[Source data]
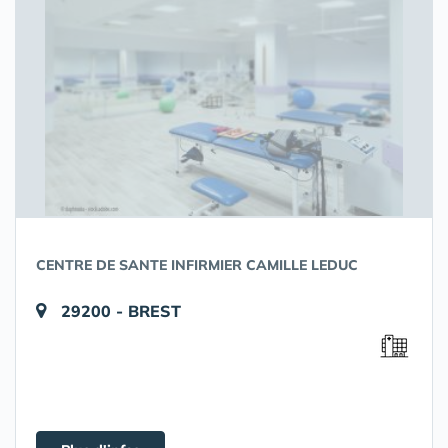
CENTRE DE SANTE INFIRMIER CAMILLE LEDUC
29200 - BREST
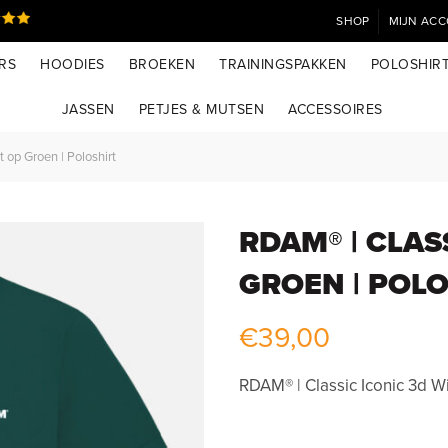
SHOP
MIJN AC
RS
HOODIES
BROEKEN
TRAININGSPAKKEN
POLOSHIR
JASSEN
PETJES & MUTSEN
ACCESSOIRES
 op Groen | Poloshirt
RDAM® | CLAS
GROEN | POL
€
39,00
RDAM® | Classic Iconic 3d Wi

→ TO-DO ITEM
Reproduce the lines above with "HOODIES" swapped for "SWEATERS", leaving everything else unchanged. Omit the pictures.

→ TASK OUTPUT
CENTRE DE SANTE INFIRMIER CAMILLE LEDUC
29200 - BREST
SHOP
MIJN AC
RS
SWEATERS
BROEKEN
TRAININGSPAKKEN
POLOSHIR
JASSEN
PETJES & MUTSEN
ACCESSOIRES
 op Groen | Poloshirt
RDAM® | CLAS
GROEN | POL
€
39,00
RDAM® | Classic Iconic 3d Wi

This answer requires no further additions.